# Problem
Pictures stay out; please output the remaining data exactly.

# Information supplied
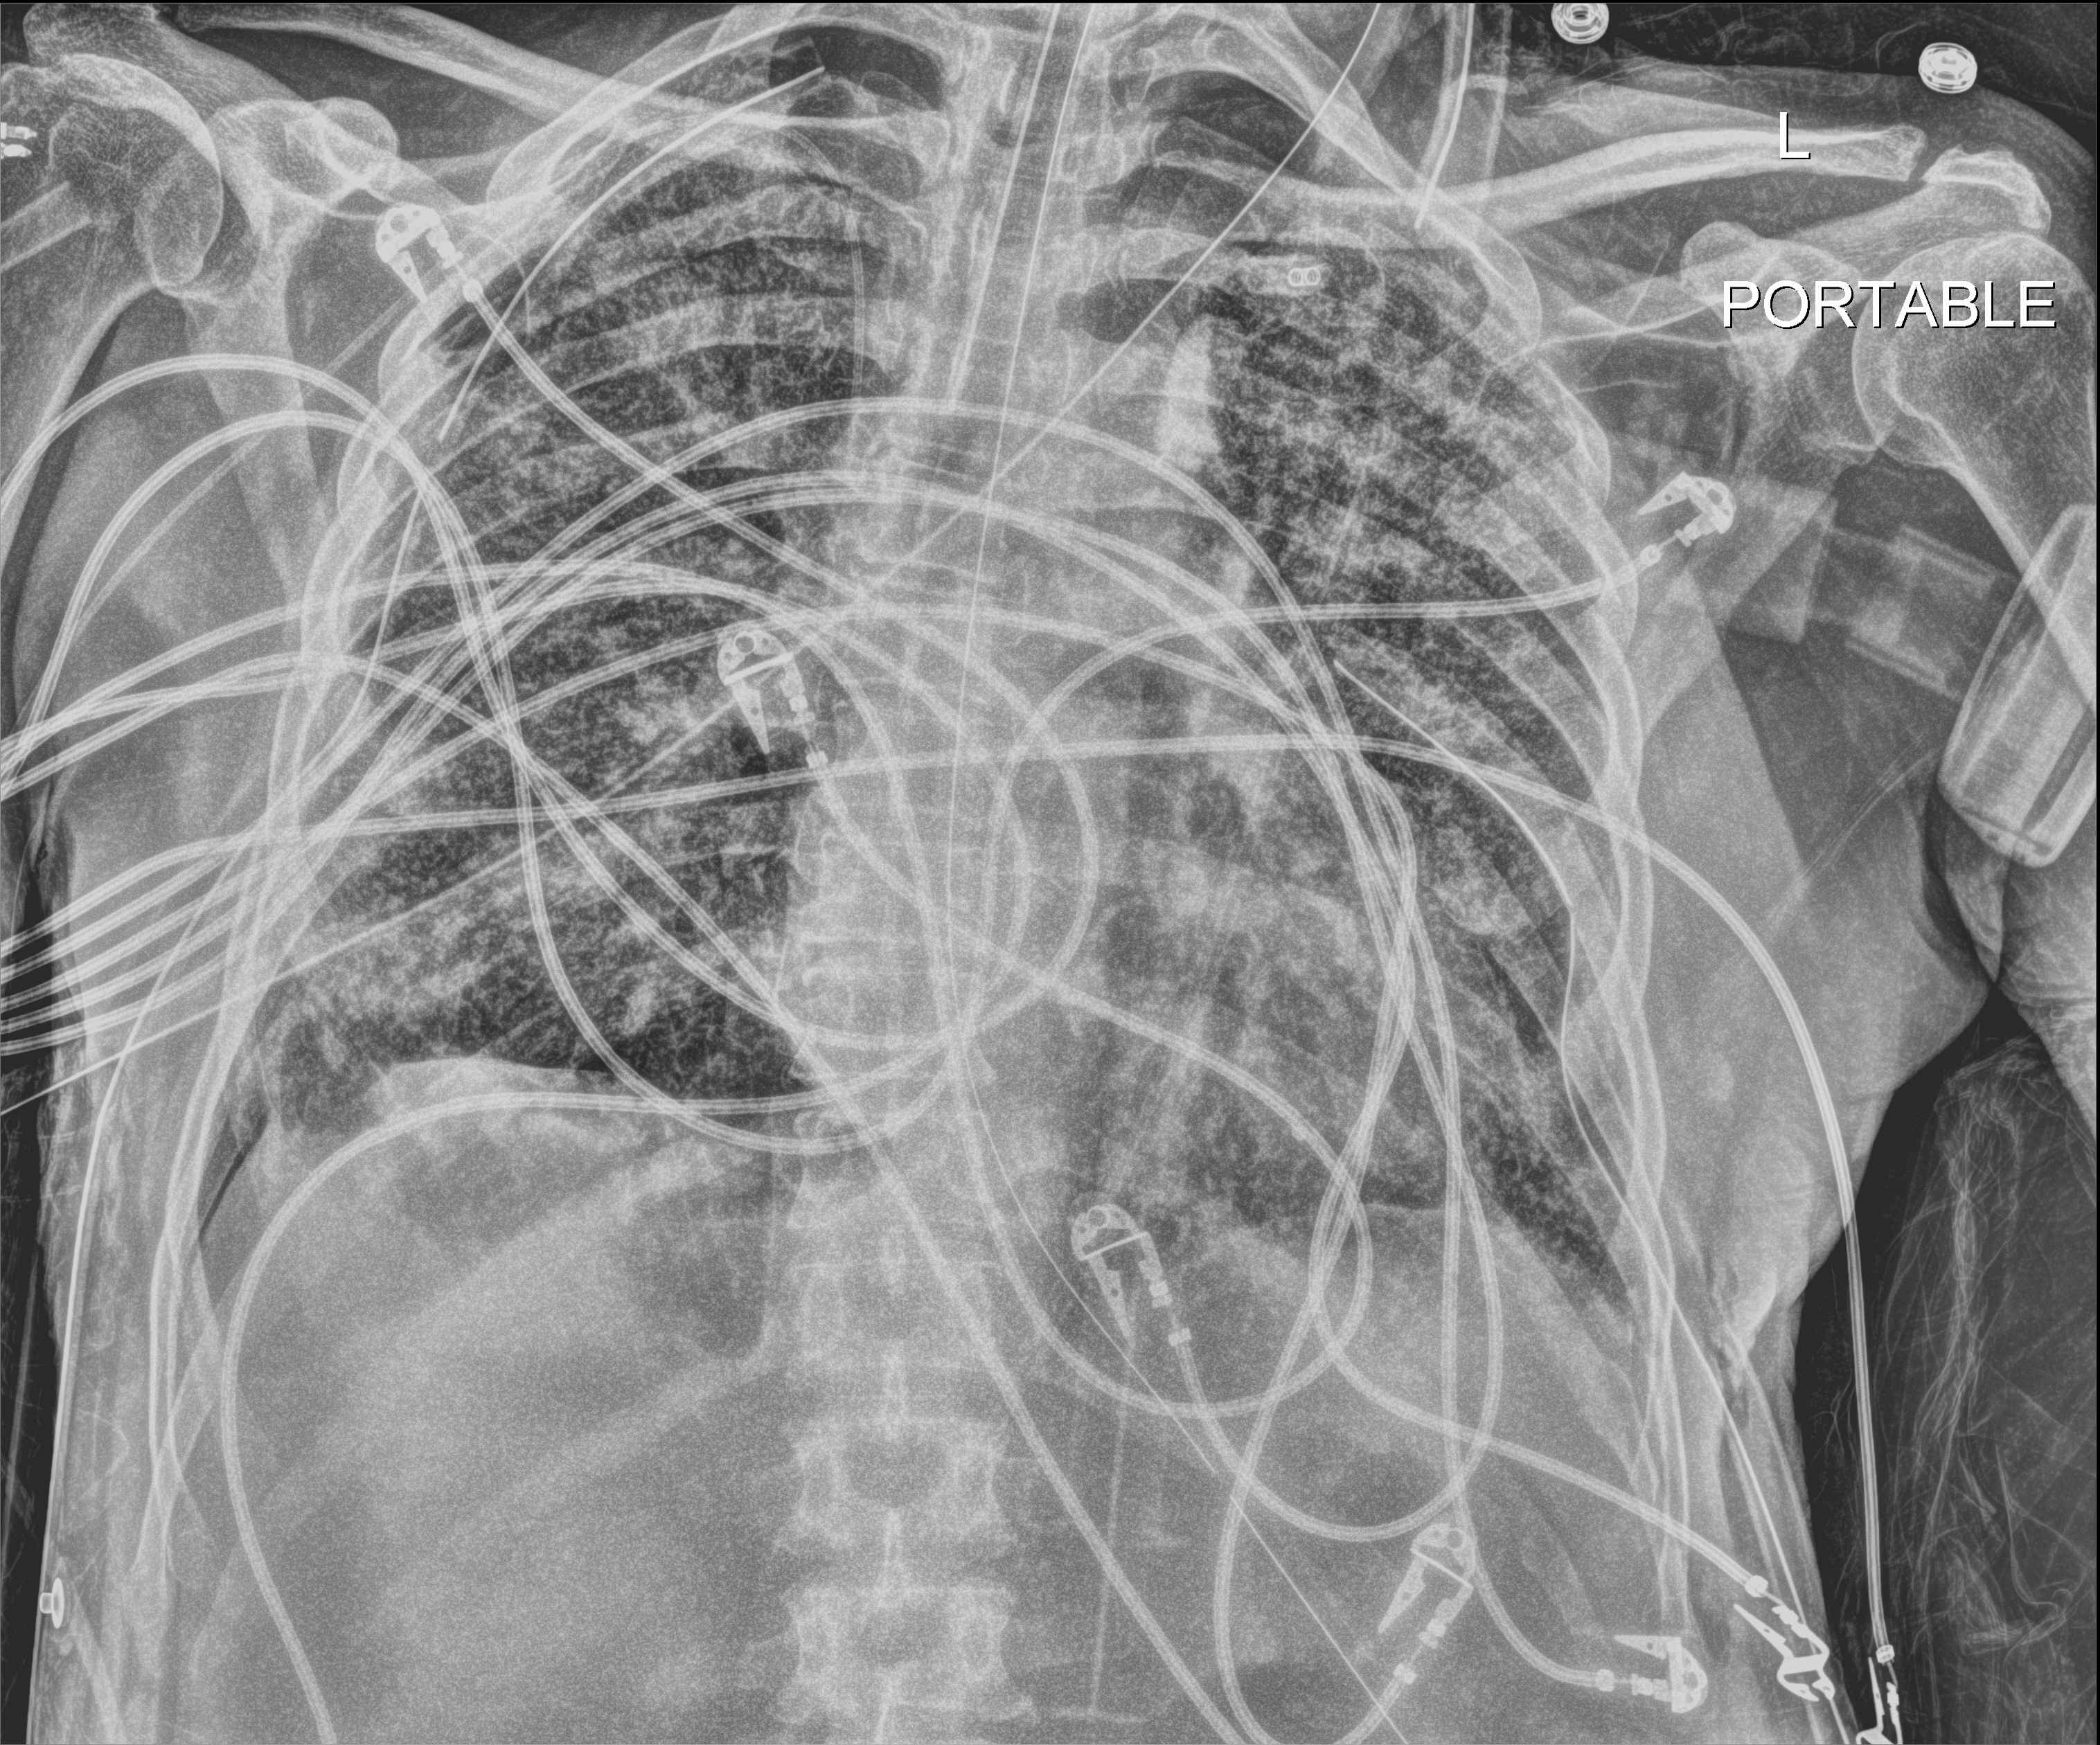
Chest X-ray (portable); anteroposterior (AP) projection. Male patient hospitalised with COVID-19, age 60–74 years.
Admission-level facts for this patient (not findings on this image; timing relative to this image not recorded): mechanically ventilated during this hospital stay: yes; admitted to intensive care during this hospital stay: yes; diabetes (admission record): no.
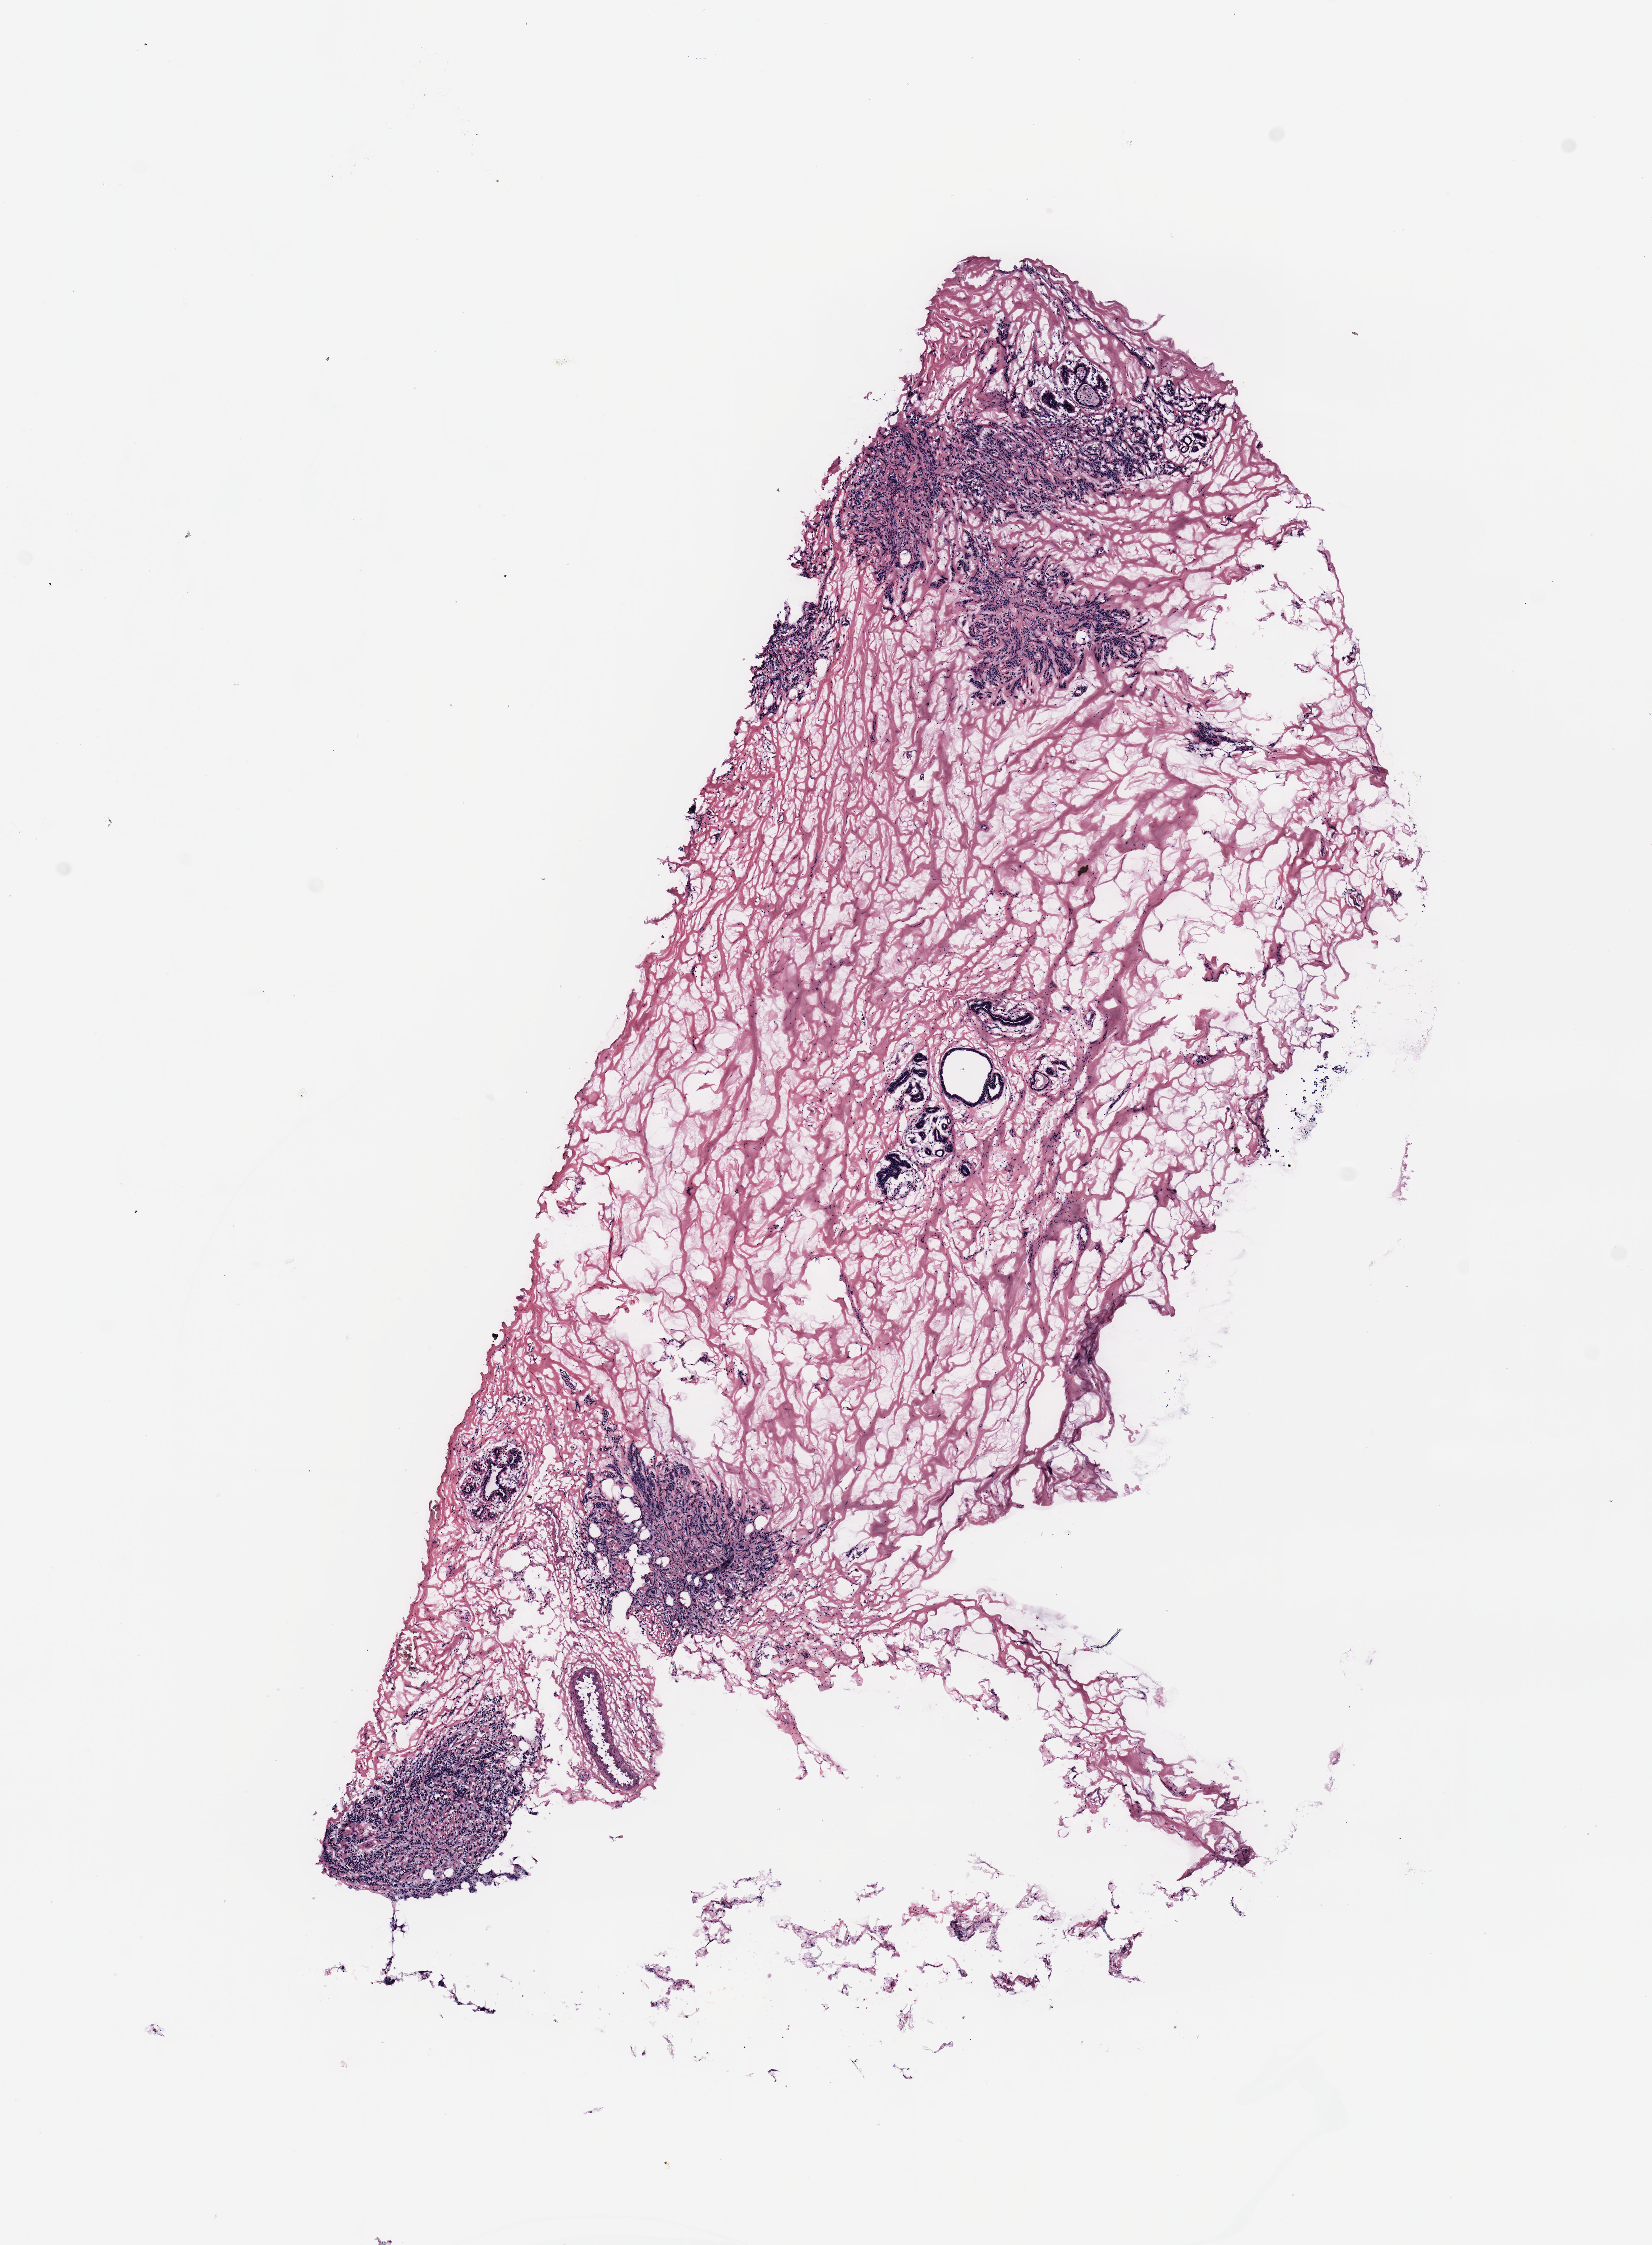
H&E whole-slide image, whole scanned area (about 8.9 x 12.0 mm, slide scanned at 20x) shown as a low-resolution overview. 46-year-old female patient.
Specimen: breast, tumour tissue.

# Result
Chest X-ray (portable); anteroposterior (AP) projection. Male patient hospitalised with COVID-19, age 60–74 years.
Admission-level facts for this patient (not findings on this image; timing relative to this image not recorded): mechanically ventilated during this hospital stay: yes; admitted to intensive care during this hospital stay: yes; diabetes (admission record): no.
H&E whole-slide image, whole scanned area (about 8.9 x 12.0 mm, slide scanned at 20x) shown as a low-resolution overview. 46-year-old female patient.
Specimen: breast, tumour tissue.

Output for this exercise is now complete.